De historische achtergrond van dit toneelstuk (in het Engels The Admission) is de Israëlische Onafhankelijkheidsoorlog van 1948. Het Arabische dorp Tantura viel binnen de grenzen van het Israëlische gebied. De discussie over de strijd daar ter plaatse, zoals over het hele ‘bevrijde’ gebied, gaat erover hoe het daar is toegegaan. Er is gevochten tussen Joden en Arabieren. Daarna zijn de Arabieren ‘gevlucht’, of zijn ze verdreven? Zijn ze daarbij geholpen met enkele militair onnodige wreedheden?
Deze discussie kwam in het jaar 2000 op gang met de Master scriptie van Teddy Cats aan de Universiteit van Haifa. Cats had getuigenissen verzameld van Arabische vluchtelingen en enkele soldaten van het bataljon uit de Alexandroni Brigade die actief waren geweest in Tantura. Die logen er niet om: er waren daar oorlogsmisdaden gepleegd. Dit was totaal in tegenspraak met onze militaire geschiedsschrijving en het Israëlische leger liet dit niet op zich zitten. Er kwam een rechtzaak van; Joodse soldaten doen niet aan oorlogsmisdaden! De scriptie werd nu dus eens niet beoordeeld door historici, maar door de rechtbank. Cats zou zijn werk niet evenwichtig gedaan hebben. Uiteindelijk trok de Universiteit van Haifa de scriptie in, onder druk, maar verleende Teddy Cats wel de mastergraad. Wonderlijk? Deze discussie is nog steeds gaande, onder anderen door critische historici zoals Benny Morris. Dit is de actuele controverse van de stichting van de nieuwe staat Israël en de Nakba van de Arabieren in Palestina.
Deze summiere historische uiteenzetting vormt de achtergrond voor het toneelstuk van Motti Lerner. Hij plaatst zijn gebeurtenissen veertig jaar na 1948. Twee families die in Haifa wonen, onderhouden een vorm van vriendschappelijk contact: een Arabische familie met een klein restaurant, en een Joodse familie, waarvan de vader, Avigdor, de commandant was van het bataljon dat Tantura bevrijdde, en één zoon, Giora, zwaar gewond en half verlamd is geraakt in de Libanonoorlog. Die zoon is misschien wel de spil van het toneelstuk. Hij stelt dat zolang we niet onder ogen zien wat er echt is gebeurd in 1948, van beide kanten, dit conflict eindeloos zal doorgaan, en dat hij daar veertig jaar later lijfelijk de gevolgen van draagt. Hij verwijt zijn vader diens botte macho-heroïsche houding over wat er toen is voorgevallen, zonder enig inzicht in de werkelijkheid en haar desastreuze nasleep. Ook de ondergrondse onlustgevoelens tussen Joden en Arabieren komen aan de orde.

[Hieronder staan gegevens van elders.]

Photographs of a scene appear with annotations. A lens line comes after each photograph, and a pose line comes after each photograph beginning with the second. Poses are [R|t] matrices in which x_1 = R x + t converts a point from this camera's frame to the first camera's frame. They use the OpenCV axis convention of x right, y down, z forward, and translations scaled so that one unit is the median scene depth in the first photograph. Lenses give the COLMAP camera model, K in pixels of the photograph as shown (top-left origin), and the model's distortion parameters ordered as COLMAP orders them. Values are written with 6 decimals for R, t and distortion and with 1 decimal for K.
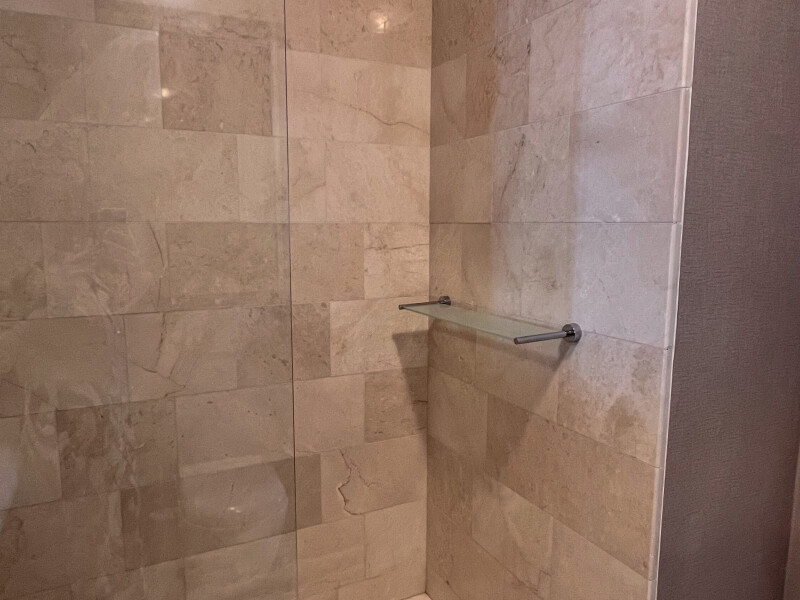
lens RADIAL K [[570.4, 0, 399.6], [0, 570.4, 303.1], [0, 0, 1]] dist [-0.008880, -0.004267]
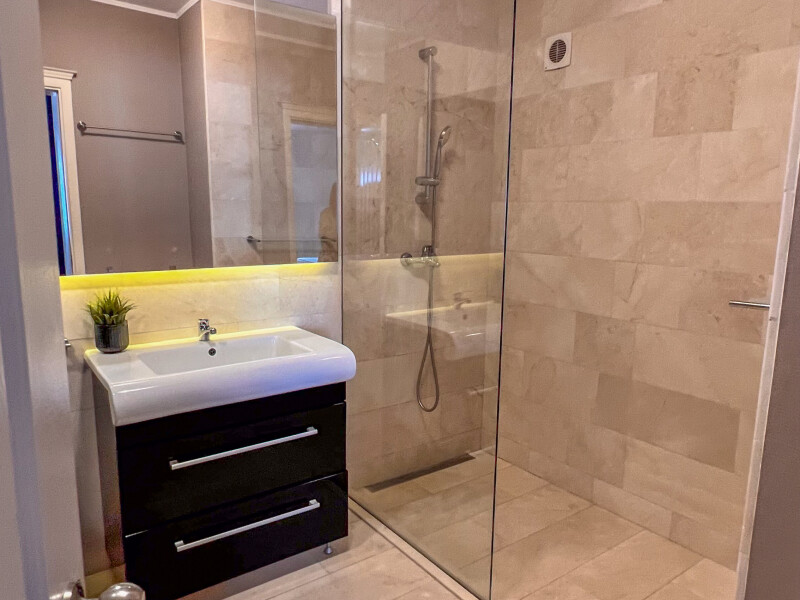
lens RADIAL K [[570.4, 0, 399.3], [0, 570.4, 300.7], [0, 0, 1]] dist [-0.008880, -0.004267]
pose [[0.175703, 0.153994, -0.972324, 0.909660], [-0.146791, 0.980746, 0.128803, 0.011312], [0.973438, 0.120097, 0.194925, 0.122872]]
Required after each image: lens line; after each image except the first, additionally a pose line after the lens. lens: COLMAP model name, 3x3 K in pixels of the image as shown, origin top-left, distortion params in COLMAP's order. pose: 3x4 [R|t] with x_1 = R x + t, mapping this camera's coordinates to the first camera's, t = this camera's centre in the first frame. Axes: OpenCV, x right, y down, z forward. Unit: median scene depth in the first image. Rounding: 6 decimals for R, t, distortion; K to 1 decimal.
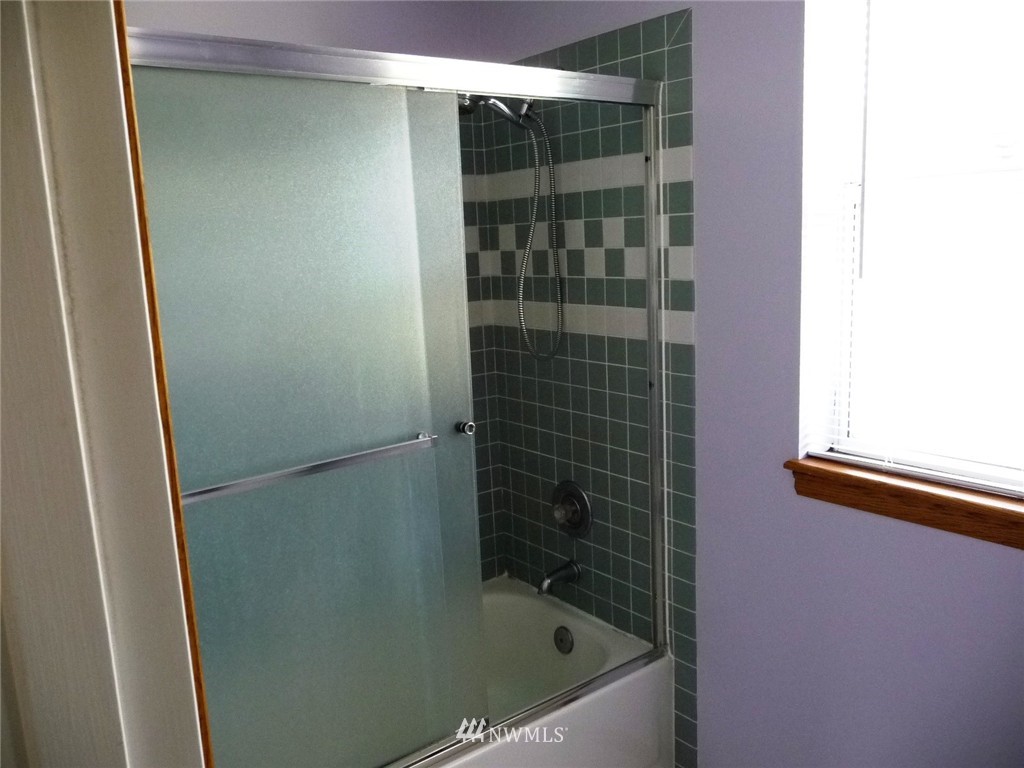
lens RADIAL K [[844.2, 0, 511.1], [0, 844.2, 384.1], [0, 0, 1]] dist [-0.002852, -0.000190]
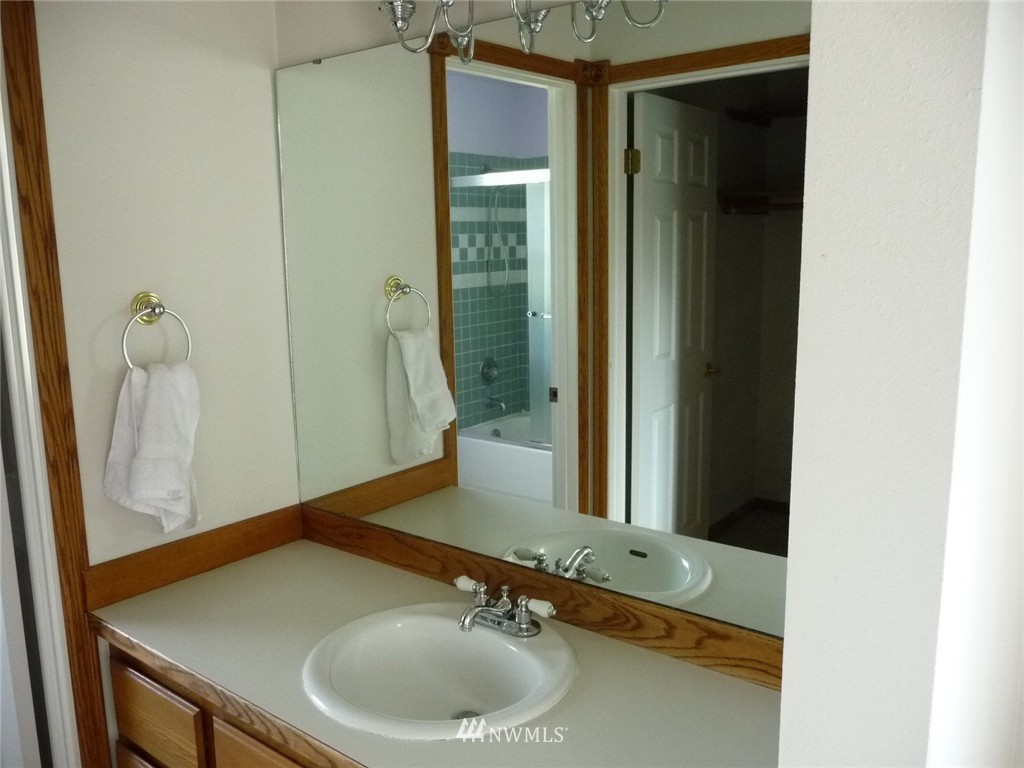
lens RADIAL K [[844.2, 0, 510.9], [0, 844.2, 384.3], [0, 0, 1]] dist [-0.002852, -0.000190]
pose [[-0.244591, -0.117713, 0.962455, -2.068706], [0.201596, 0.964739, 0.169225, -0.175437], [-0.948438, 0.235418, -0.212236, 1.489239]]
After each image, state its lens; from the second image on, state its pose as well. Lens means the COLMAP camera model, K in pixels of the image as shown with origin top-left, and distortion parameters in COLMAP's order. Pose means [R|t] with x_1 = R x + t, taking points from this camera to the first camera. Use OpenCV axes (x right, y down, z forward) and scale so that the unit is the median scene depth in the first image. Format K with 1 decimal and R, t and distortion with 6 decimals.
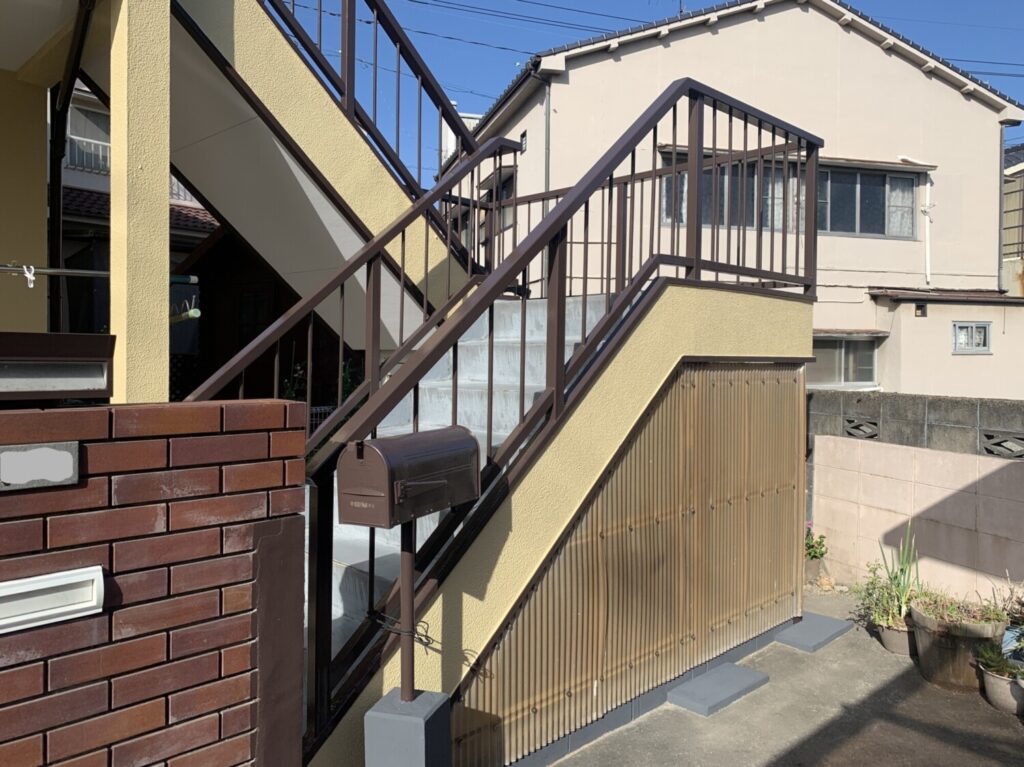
lens RADIAL K [[788.6, 0, 512.0], [0, 788.6, 383.5], [0, 0, 1]] dist [0.007437, -0.000137]
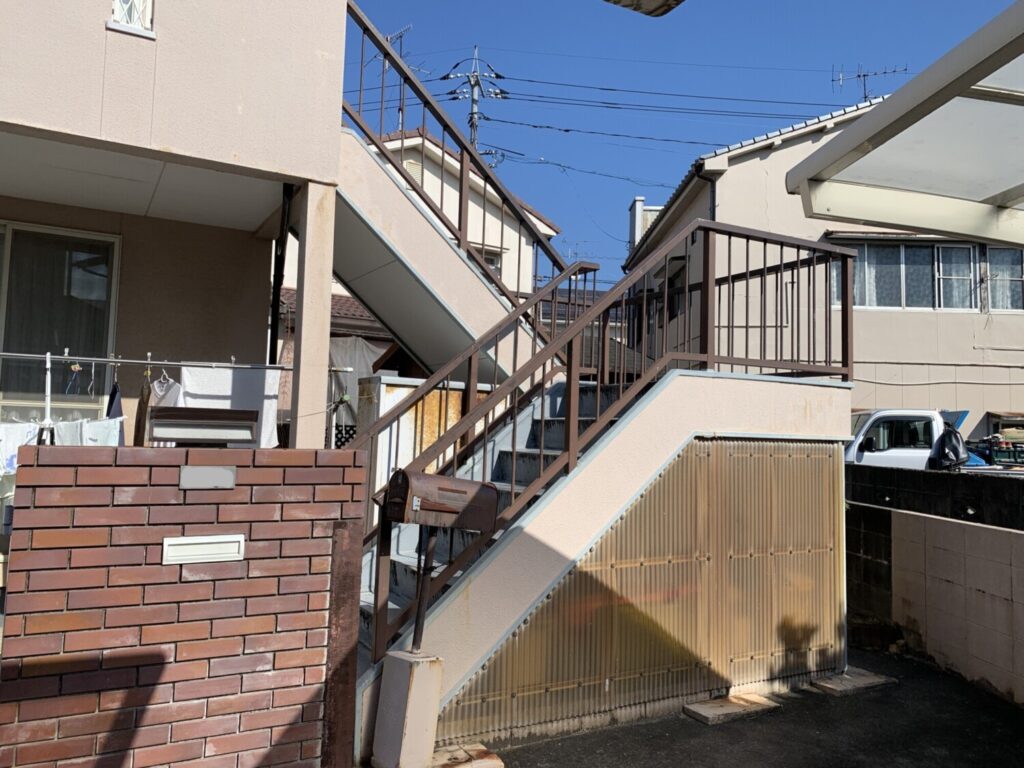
lens RADIAL K [[788.6, 0, 512.0], [0, 788.6, 384.0], [0, 0, 1]] dist [0.007437, -0.000137]
pose [[0.962521, 0.004499, -0.271170, 0.230988], [-0.030626, 0.995270, -0.092195, 0.012749], [0.269472, 0.097045, 0.958106, -0.251850]]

De golven gaan zó hoog tussen Avigdor en Giora dat Avigdor begrijpt zijn zoon te zullen verliezen als dit zo door gaat. Ook de vrouwen in de families spelen een belangrijke rol. Avigdor komt tot een soort van inzicht, of erkenning, dat niet alles destijds precies is gebeurd volgens de officiële geschiedschrijving.
Dit toneelstuk circuleert al een paar jaar, en geen enkel Israëlisch theater was uiteindelijk bereid de vingers te branden aan deze materie. In 2014 kwam het met succes op de planken in het J-theater in Washington, DC. Het zag er naar uit dat het Cameri-theater het daarna wel in Israël zou willen brengen, maar het politieke klimaat werd hier steeds minder attractief, met dreiging van subsidies die worden ingetrokken, dus dat werd niets. Het was uiteindelijk het kleine Jaffa Theater dat met behulp van crowdfunding dit toneelstuk op de planken heeft gekregen. Motti Lerner ziet het min of meer als zijn missie zijn inzichten op deze manier uit te dragen, hopelijk als basis voor een matiging van de extreme standpunten van de beide partijen in dit uitzichtsloze geschil.